In poche parole, le persone sviluppano il diabete perché non hanno abbastanza cellule beta pancreatiche che producono l'insulina necessaria a regolare i livelli di zucchero nel sangue.
Ma cosa succederebbe se altre cellule del corpo fossero indotte a diventare cellule beta pancreatiche? Potremmo potenzialmente curare il diabete?
I ricercatori del Centro Ricerche Larry L. Hillblom Islet della University of California Los Angeles (UCLA) hanno compiuto un passo importante in quella direzione. Essi riportano nel numero di aprile della rivista Developmental Cell, che potrebbero avere scoperto il meccanismo di fondo che converte altri tipi di cellule in cellule beta pancreatiche. Anche se l'attuale standard di trattamento per il diabete (terapia insulinica) aiuta i pazienti a mantenere i livelli di zucchero, non è perfetto, e molti pazienti rimangono a rischio elevato di sviluppare una serie di complicazioni mediche.
Reintegrare le cellule beta perse potrebbe essere una soluzione più permanente, sia per coloro che hanno perso tali cellule a causa di un attacco immunitario (diabete di tipo 1) che coloro che hanno acquisito il diabete più avanti nella vita a causa di insulino-resistenza (tipo 2). "Il nostro lavoro mostra che le cellule beta e le relative cellule endocrine possono essere facilmente convertite una con l'altra", ha detto il coautore dello studio Dr. Anil Bhushan, professore associato di medicina nella divisione di endocrinologia alla David Geffen School of Medicine e nel Department of Molecular, Cell and Developmental Biology dell'UCL. È stato a lungo scontato che l'identità delle cellule è "bloccata" nella loro posizione e che non possono essere commutate in altri tipi di cellule. Ma studi recenti hanno dimostrato che alcuni tipi di cellule possono essere persuase a cambiarsi in altri tipi; risultati che hanno intensificato l'interesse nella comprensione dei meccanismi che mantengono l'identità delle cellule beta.

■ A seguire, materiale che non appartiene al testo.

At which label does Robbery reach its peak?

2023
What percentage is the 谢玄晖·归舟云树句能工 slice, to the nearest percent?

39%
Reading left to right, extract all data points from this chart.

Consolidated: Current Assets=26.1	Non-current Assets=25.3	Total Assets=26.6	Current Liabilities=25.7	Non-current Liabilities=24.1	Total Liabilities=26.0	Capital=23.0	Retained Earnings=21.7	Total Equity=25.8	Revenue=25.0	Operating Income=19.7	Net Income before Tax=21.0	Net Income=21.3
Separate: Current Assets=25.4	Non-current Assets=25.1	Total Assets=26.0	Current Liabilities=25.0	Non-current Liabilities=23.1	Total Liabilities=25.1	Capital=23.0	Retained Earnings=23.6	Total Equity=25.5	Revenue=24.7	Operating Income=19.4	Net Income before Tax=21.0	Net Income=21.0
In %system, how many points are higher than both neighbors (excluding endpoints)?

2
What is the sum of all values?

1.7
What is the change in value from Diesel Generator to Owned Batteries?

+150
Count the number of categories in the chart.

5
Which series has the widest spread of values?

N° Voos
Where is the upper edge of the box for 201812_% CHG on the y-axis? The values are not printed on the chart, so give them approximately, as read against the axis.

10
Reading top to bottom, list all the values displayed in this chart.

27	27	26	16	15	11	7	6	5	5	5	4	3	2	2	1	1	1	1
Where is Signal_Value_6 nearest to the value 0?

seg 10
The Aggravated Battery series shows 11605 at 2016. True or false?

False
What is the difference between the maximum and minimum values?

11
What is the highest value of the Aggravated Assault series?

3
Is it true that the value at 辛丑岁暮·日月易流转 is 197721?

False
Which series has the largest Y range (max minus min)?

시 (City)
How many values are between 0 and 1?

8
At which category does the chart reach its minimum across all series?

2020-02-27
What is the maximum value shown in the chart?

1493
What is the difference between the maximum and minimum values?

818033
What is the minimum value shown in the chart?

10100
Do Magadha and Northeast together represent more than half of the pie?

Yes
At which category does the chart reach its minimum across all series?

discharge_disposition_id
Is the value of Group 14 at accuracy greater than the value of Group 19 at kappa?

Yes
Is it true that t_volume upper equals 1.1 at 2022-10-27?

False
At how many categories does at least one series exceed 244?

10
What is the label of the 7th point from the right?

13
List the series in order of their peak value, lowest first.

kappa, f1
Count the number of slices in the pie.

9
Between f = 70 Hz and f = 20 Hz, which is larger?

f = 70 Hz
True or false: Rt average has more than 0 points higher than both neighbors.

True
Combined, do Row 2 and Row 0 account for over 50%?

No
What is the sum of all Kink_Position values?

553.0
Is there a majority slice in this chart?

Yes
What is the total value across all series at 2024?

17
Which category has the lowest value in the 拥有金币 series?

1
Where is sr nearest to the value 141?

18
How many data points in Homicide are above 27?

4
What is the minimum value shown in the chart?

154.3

I ricercatori UCLA mostrano che la etichette chimica chiamate "gruppi metile" che si legano al DNA (dove agiscono come una manopola del volume, alzando o abbassando l'attività di alcuni geni) sono cruciali per comprendere come le cellule possono essere convertite in cellule beta insulino-secernenti. Essi indicano che la metilazione del DNA mantiene silenzioso nelle cellule beta l'ARX (un gene che innesca la formazione di cellule alfa secernenti il glucagone nel pancreas embrionale). Sopprimendo nelle cellule beta produttrici di insulina il Dnmt1 (l'enzima responsabile della metilazione del DNA) le trasforma in cellule alfa.
Questi risultati suggeriscono che un difetto nel processo di metilazione del DNA delle cellule beta interferisce con la capacità di mantenere la loro "identità". Quindi, se questo "meccanismo epigenetico", come lo chiamano i ricercatori, può produrre cellule alfa, ci può essere un meccanismo analogo in grado di produrre le cellule beta che manterrebbero l'equilibrio di zucchero nel sangue. "Abbiamo dimostrato che le basi di questa conversione non dipendono da sequenze genetiche, ma dalle modifiche al DNA che determina come il DNA è avvolto all'interno della cellula," ha detto Bhushan. "Pensiamo che questo sia fondamentale per capire come convertire una grande varietà di tipi cellulari, comprese le cellule staminali, in cellule beta funzionali."
Secondo l'American Diabetes Association, 25,8 milioni di bambini e adulti negli Stati Uniti, l'8,3 per cento della popolazione, soffrono di diabete. Hanno finanziato questo studio The National Institute of Diabetes and Digestive and Kidney Diseases, la Juvenile Diabetes Research Foundation, e l' Helmsley Trust. Co-autori dello studio sono Sangeeta Dhawan, Senta Georgia, Shuen-ing Tschen e Guoping Fan, tutti dell'UCLA.
Fonte: Materiale della University of California - Los Angeles Health Sciences.
Riferimento: Sangeeta Dhawan, Senta Georgia, Shuen-ing Tschen, Guoping Fan, Anil Bhushan. Pancreatic β Cell Identity Is Maintained by DNA Methylation-Mediated Repression of Arx. Developmental Cell, 2011; 20 (4): 419 DOI: 10.1016/j.devcel.2011.03.012
Pubblicato su ScienceDaily il 30 aprile 2011 Traduzione di Traduzione di Franco Pellizzari.